In the 1920s the cast-iron juggernauts such as the LUX Patent Cooking Stove still dominated the kitchen they were now in competition with the newly arrived gas and electric cookers. These wood stoves came with a built in plate warmer, fluebrush lifter, raker, baking tin and firebox. Keeping a wood-stove clean was a monumental task involving daily vigilance, lemon juice, old newspaper, emery clothes, black lead, ammonia and lots of elbow grease.


Mealtimes were in the kitchen, with the family crowded around a wooden table. This was a time to share stories from the day – playing in the old gold vaults, creeping upstairs to the Governor’s office, or the early morning trips with Father to the Victoria Markets on the horse and jinker.


Food Storage and the Coolgardie Safe

With no refrigeration, the Maynards kept perishable food in the Coolgardie Safe. This was a simple cupboard made of wire mesh and pressed metal. A wet hessian bag hung over the side would keep the cupboard and its food cool.

Kitchen safes, small cupboards with wire mesh sides and doors, date from the nineteenth century.
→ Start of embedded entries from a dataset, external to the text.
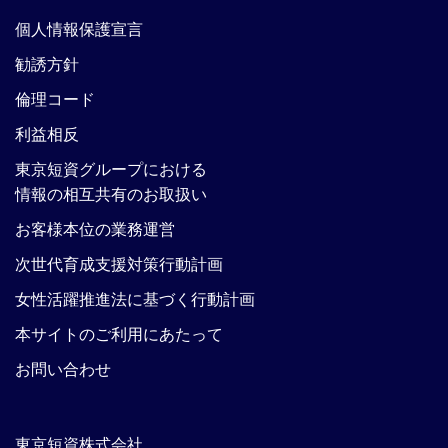
個人情報保護宣言
勧誘方針
倫理コード
利益相反
東京短資グループにおける
情報の相互共有のお取扱い
お客様本位の業務運営
次世代育成支援対策行動計画
女性活躍推進法に基づく行動計画
本サイトのご利用にあたって
お問い合わせ
東京短資株式会社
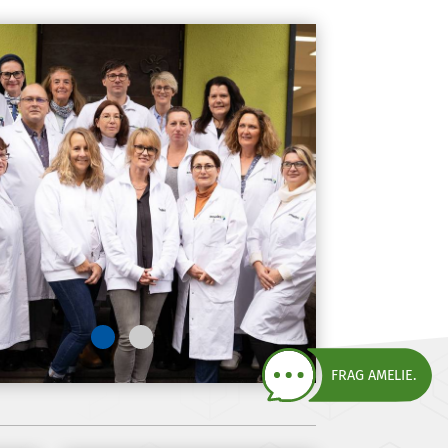
FRAG AMELIE.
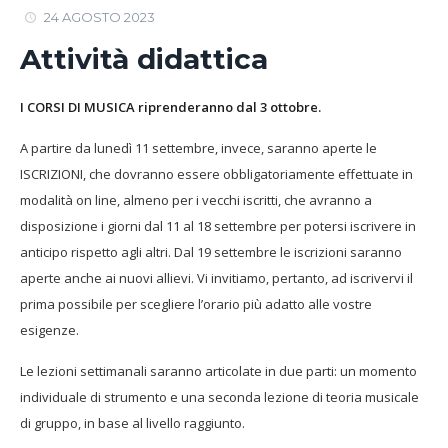
24 AGOSTO 2023
Attività didattica
I CORSI DI MUSICA riprenderanno dal 3 ottobre.
A partire da lunedì 11 settembre, invece, saranno aperte le
ISCRIZIONI, che dovranno essere obbligatoriamente effettuate in
modalità on line, almeno per i vecchi iscritti, che avranno a
disposizione i giorni dal 11 al 18 settembre per potersi iscrivere in
anticipo rispetto agli altri. Dal 19 settembre le iscrizioni saranno
aperte anche ai nuovi allievi. Vi invitiamo, pertanto, ad iscrivervi il
prima possibile per scegliere l’orario più adatto alle vostre
esigenze.
Le lezioni settimanali saranno articolate in due parti: un momento
individuale di strumento e una seconda lezione di teoria musicale
di gruppo, in base al livello raggiunto.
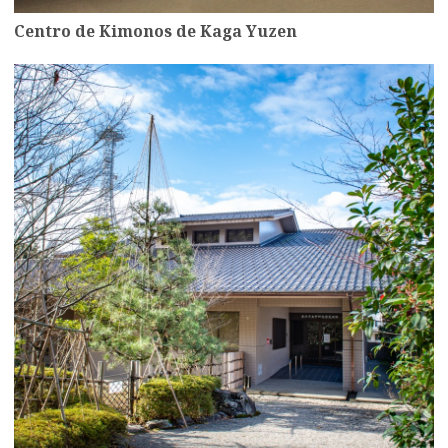
Centro de Kimonos de Kaga Yuzen
more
They continued to be part of the basic kitchen furniture through the 1920s before the development of built-in cupboards and refrigerators.

The Coolgardie Safe was designed to store meat and other foods, which required from protection from the heat of the Australian summer.
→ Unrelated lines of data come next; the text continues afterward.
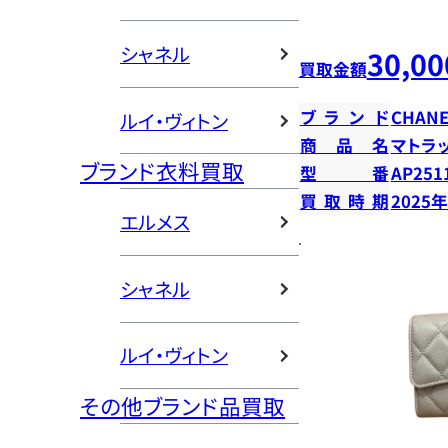
シャネル
30,00
買取金額
ブランド
CHANE
ルイ・ヴィトン
商品名
マトラ
ブランド衣料買取
型番
AP251
買取時期
2025
エルメス
シャネル
ルイ・ヴィトン
その他ブランド品買取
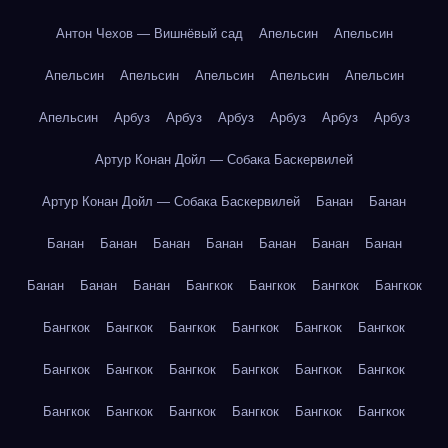
Антон Чехов — Вишнёвый сад
Апельсин
Апельсин
Апельсин
Апельсин
Апельсин
Апельсин
Апельсин
Апельсин
Арбуз
Арбуз
Арбуз
Арбуз
Арбуз
Арбуз
Артур Конан Дойл — Собака Баскервилей
Артур Конан Дойл — Собака Баскервилей
Банан
Банан
Банан
Банан
Банан
Банан
Банан
Банан
Банан
Банан
Банан
Банан
Бангкок
Бангкок
Бангкок
Бангкок
Бангкок
Бангкок
Бангкок
Бангкок
Бангкок
Бангкок
Бангкок
Бангкок
Бангкок
Бангкок
Бангкок
Бангкок
Бангкок
Бангкок
Бангкок
Бангкок
Бангкок
Бангкок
Storing perishable food was a constant problem in the days before refrigeration. The first home refrigerators arrived in 1927. Until this time food was either kept cool with ice and Coolgardie Safes, or preserved, salted or cured.

The Governor

Australia is a constitutional monarchy and a parliamentary democracy. The Queen is formally Australia’s head of state and is represented by the Governor-General of the Commonwealth of Australia and by a Governor in each Australian state.


Photograph of an ornate ceramic toilet. It is painted with chrysanthemums in various shades of orange and pink.

Governor’s Lavatory

Despite Melbourne having been sewered in the 1890’s, the Maynards did not have a septic toilet. They used an “earth closet” or “thunder box” in an outside shed, and a chamber pot during the night.

The “thunder box” was widely used as a toilet before the development of sewage systems. After use, dry loam or clay was added to mix and dry the waste, which was called night soil.